In RoboCop, a cyborg cop saves Detroit from evil corporations.

In reality, the 1987 movie helped destroy the reputation of that fine city, casting it as a bleak, crime-infested hellhole.

But through the power of crowd funding, Detroit will now likely get a public statue of RoboCop.

For all the good it does collecting money for victims of tsunamis and such, online fundraising has its drawbacks. Whenever large, anonymous crowds decide anything, there’s a danger it will be ill-considered. Just replace the word “crowd” with “raving mob” and you get the sort of connotations I’m referring to.

But there are many, many examples of fan-funded successes.

In late October, Priya Panda sent out a mass email with the subject line “Help me out PLEASE and I’ll help you out.”

It was a plea for money so her band, local metal group Diemonds, could pay for the recording of their sophomore album before a U.S. and European tour this month. The “I’ll help you out” part was the release of the album.

By the start of January, Diemonds had raised more than $5,000 and paid for the recording of their album. They received donations of as much as $500 per person.

The site that made all this possible is Kickstarter, the New York-based fundraising phenomenon. Make a short video about your project and let amateur philanthropists chip in.

It works. Kickstarter has successfully funded more than 1,000 projects, including the DIY social network Diaspora* and a comic book by musician Daniel Johnston.

Toronto-based rock band Rural Alberta Advantage produced a vinyl 7-inch using the $6,700 they raised through Kickstarter, which included $3,000 from a single person – this even after the band had been signed.

This all makes sense for recipients of the crowd’s money.

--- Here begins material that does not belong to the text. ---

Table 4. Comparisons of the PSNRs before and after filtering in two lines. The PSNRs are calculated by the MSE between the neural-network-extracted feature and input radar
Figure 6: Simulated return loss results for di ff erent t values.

There was an opportunity, and they took it. Fair play.

But consider the downside, like the $65,000 raised on Kickstarter for an awful RoboCop statue for a troubled city that could seriously use the money for better things. Crowds, dare I say, can be wrong.

Furthermore, I’d argue that Kickstarter is a poor model for fundraising.

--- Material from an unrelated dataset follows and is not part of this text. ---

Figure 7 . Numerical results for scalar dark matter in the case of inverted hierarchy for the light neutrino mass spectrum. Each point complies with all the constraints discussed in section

It takes the business model for internet start-ups and applies it to every other project. Even when it doesn’t make sense.

For example, getting a start-up investment doesn’t work for a band. Seed money for bands, unlike businesses, is a one-time investment the money does nothing to build long-lasting success. It’s giving someone a trout rather than teaching him how to fish.

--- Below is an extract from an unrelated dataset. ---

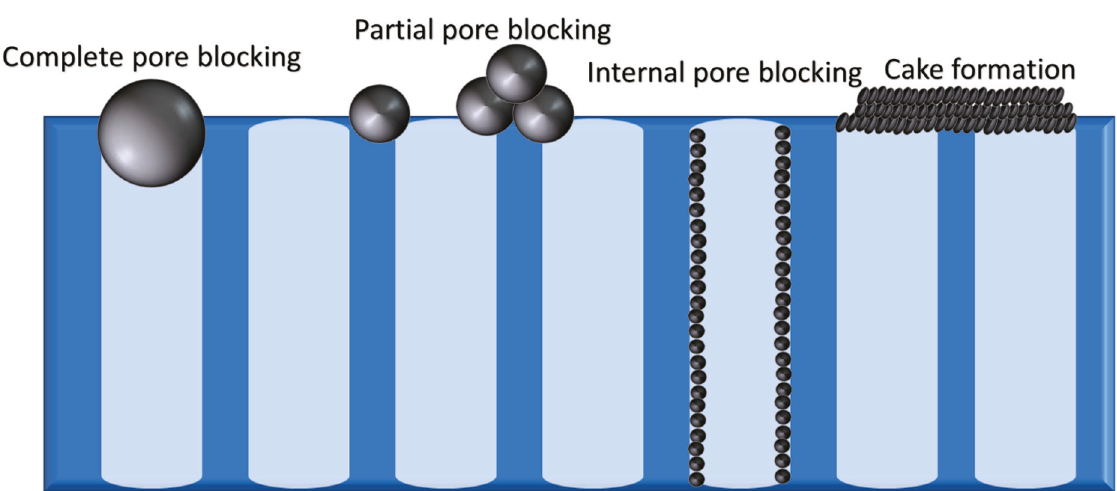
Figure 1. The four types of fouling (from left to right ) complete pore blocking, partial pore blocking, internal pore blocking, and cake formation.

At most, Kickstarter helps in making one album, a single product. Then what? Even Oasis needed more than one album to make a career. Nothing about one-time funding is sustainable.

Kickstarter founder Perry Chen, who appeared at last year’s NXNE Interactive, intended the site for one-off projects that bring a single idea to fruition. In building a web business, a company makes a product, like a social network or app, and that initial investment works wonders to get the mechanics of a business underway.

But in creative fields, a single idea is not enough. What happens if you have to come up with another? Where do you go – a different crowd-funding site? How long till the crowd starts to wonder where their investment went?

Historically, bands have cut their teeth on live shows, battling it out in clubs. This experience forms engaging, innovative musicians – a kind of seasoning that simply cannot come from one-time dump of charity by generous fans. Throwing money around is not the solution.

But that’s exactly what crowd-funding is: blindly directing cash toward a popular project, with no return on investment needed. When no one considers the outcome, money continues to flow, even when it won’t help in the long run.